La revista de Iglesias Rouco fue vocera de las rebeliones de Semana Santa al tiempo que presionaba a las empresas para poder financiarse. También fue la base para una novela de Jorge Asís, además de un espacio donde las operaciones de los servicios estaban a sus anchas.
Luis María Castellanos se preservó como un periodista profesional en la oscura redacción de El Informador Público. Según recuerda Carlos Tórtora, llevaba personalmente quejas de tipo editorial ante Jesús Iglesias Rouco, el director del semanario, y las discusiones eran frecuentes.
Jorge Boimvaser compartió con Castellanos conversaciones de otro tenor, en las que surgía “el tema de cuáles son los límites a los que debe llegar un periodista para no caer detrás de esa línea imaginaria que divide la profesión por un lado y el trabajo de preservativo inconsciente, pero preservativo al fin, de intereses que uno no siempre sabe desmenuzar, por el otro”.
-Lapegna y Castellanos escribían y editaban, eran los periodistas de mayor trayectoria -explica Tórtora-. A su vez, Iglesias Rouco era un personaje muy individualista, pero no era ningún tonto: dejaba que ellos manejaran la redacción y él controlaba la información importante. Cuando había un tema grande, se metía él directamente, desplazaba a los periodistas. No los quitaba del medio pero les hacía sentir el rigor de ser el director. En general dejaba mucha libertad, El Informador era muy, muy libre, tan libre como La Prensa, pero todavía más porque se publicaban cosas que no se publicaban en ningún lado.
El semanario se distinguió en principio de otras publicaciones del mismo tipo que la habían precedido como un medio profesional, que en principio no perseguía oscuras finalidades ni conseguía apoyo económico mediante prácticas extorsivas, como había sido el caso de Quórum, la revista dirigida por Guillermo Patricio Kelly entre 1982 y 1983.
-Esa revista era chantaje puro -dice Boimvaser-. Por ejemplo, llamaban al Banco Galicia y le decían al gerente que se habían ganado una página de publicidad. Entonces el banco pagaba para no salir en la revista.
El Informador Público no habría necesitado esas prácticas porque partió del apoyo de empresarios y lobbistas, aunque con el tiempo la línea entre el auspicio y el temor al apriete se volvería más bien borrosa.
Iglesias Rouco se preocupó además por ampliar el target del público lector. Si bien la política nacional era su eje, incluyó de modo complementario información sobre cultura, espectáculos y deportes. El semanario cubría las actividades de todas las expresiones políticas, incluyendo las de izquierda, y daba amplio espacio a las cuestiones internas de las Fuerzas Armadas, prácticamente desconocidas en el resto de la prensa.

CONJUNTO DE TAREAS:
**1)** Responde estas preguntas con los datos del texto sobre El Informador Público:
(a) ¿Quién era el director del semanario?
(b) ¿Quién dirigió la revista Quórum y entre qué años?
(c) ¿Qué información incluyó el semanario de modo complementario a la política nacional?
**2)** Indica si cada afirmación coincide con el texto sobre El Informador Público. Responde sí o no y cita las palabras del texto que lo deciden.
(a) Según Tórtora, Iglesias Rouco dejaba que Lapegna y Castellanos manejaran la redacción.
(b) El semanario no cubría las actividades de la izquierda.
(c) Las discusiones entre Castellanos e Iglesias Rouco eran poco frecuentes.
**3)** Continúa el texto sobre El Informador Público a partir de su última oración.
Los registros no tienen ningún papel en esto.

Datos de texto extraídos de la página:
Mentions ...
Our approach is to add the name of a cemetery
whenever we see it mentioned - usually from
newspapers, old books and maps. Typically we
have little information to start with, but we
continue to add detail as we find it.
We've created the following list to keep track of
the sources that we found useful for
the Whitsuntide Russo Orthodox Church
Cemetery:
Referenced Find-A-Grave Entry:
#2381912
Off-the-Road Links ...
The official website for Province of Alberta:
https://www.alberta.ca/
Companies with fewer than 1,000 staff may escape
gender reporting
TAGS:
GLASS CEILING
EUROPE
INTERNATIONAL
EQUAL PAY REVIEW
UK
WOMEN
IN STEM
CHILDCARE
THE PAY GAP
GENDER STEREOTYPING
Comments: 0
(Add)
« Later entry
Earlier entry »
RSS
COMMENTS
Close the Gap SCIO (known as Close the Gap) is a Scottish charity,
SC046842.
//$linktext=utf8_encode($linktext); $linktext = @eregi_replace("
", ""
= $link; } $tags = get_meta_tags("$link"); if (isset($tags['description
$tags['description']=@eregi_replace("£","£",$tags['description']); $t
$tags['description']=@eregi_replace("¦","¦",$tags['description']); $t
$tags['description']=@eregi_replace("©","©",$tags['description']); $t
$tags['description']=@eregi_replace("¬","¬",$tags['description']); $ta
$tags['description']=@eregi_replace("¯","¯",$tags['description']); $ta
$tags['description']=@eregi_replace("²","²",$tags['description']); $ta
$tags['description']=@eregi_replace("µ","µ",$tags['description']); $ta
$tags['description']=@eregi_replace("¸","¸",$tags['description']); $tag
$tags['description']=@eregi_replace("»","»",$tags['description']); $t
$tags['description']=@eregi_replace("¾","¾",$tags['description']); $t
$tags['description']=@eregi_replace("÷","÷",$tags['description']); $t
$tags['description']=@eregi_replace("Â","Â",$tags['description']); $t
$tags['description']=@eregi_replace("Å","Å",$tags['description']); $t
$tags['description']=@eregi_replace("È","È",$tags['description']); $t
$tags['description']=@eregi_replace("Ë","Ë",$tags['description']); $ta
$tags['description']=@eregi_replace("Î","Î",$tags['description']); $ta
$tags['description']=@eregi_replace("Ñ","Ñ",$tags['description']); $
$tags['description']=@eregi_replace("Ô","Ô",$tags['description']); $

RESPUESTAS NUMERADAS:
**1)**
(a) Jesús Iglesias Rouco.
(b) Guillermo Patricio Kelly, entre 1982 y 1983.
(c) Información sobre cultura, espectáculos y deportes.

**2)**
(a) Sí: «dejaba que ellos manejaran la redacción».
(b) No: «El semanario cubría las actividades de todas las expresiones políticas, incluyendo las de izquierda».
(c) No: «las discusiones eran frecuentes».

**3)**
El director del semanario quería que la izquierda tuviera una sección fija y con tal fin incorporó a Mario Daniel Gómez Cravero. Además de que podía traer otros lectores, según Boimvaser “convenía a la imagen democrática de la revista que todas las corrientes de expresión estuvieran reflejadas en sus páginas” y “constituía la posibilidad de desprenderse de la imagen de pro-servicios de inteligencia” que tenían el director y “algunos de sus escribas”, como Carlos Manfroni, autor “de los más policiales y delatores artículos periodísticos” publicados por El Informador Público, lo que era decir.
Si bien la fama como house organ de los servicios de inteligencia lo acompañó desde su primer número, El Informador Público fue también para Boimvaser un medio atípico y esa atipicidad “le permitió incidir, y que sus informaciones fueran tenidas en cuenta por los llamados hacedores de poder”.
Como ejemplo, Boimvaser reveló en Historia secreta… la campaña que hizo -por amor al arte, podía decirse, ya que no cobró por sus servicios- a favor de la elección de Alberto Albamonte como diputado nacional por la Unión de Centro Democrático con la complicidad de la burocracia sindical (Lorenzo Miguel) y el peronismo de derecha (Raúl Matera), contra el sector de Carlos Grosso.
La campaña comenzó con el artículo “¿Votará Lorenzo Miguel por Alsogaray el próximo 6 de septiembre?”, publicado en contratapa en la edición del 14 de agosto de 1987. “Aunque el título de la nota parecía ciencia-ficción, el contenido tenía la dosis de verosimilitud necesaria para hacerlo creíble”, comenta Boimvaser. Una clave de las operaciones de prensa.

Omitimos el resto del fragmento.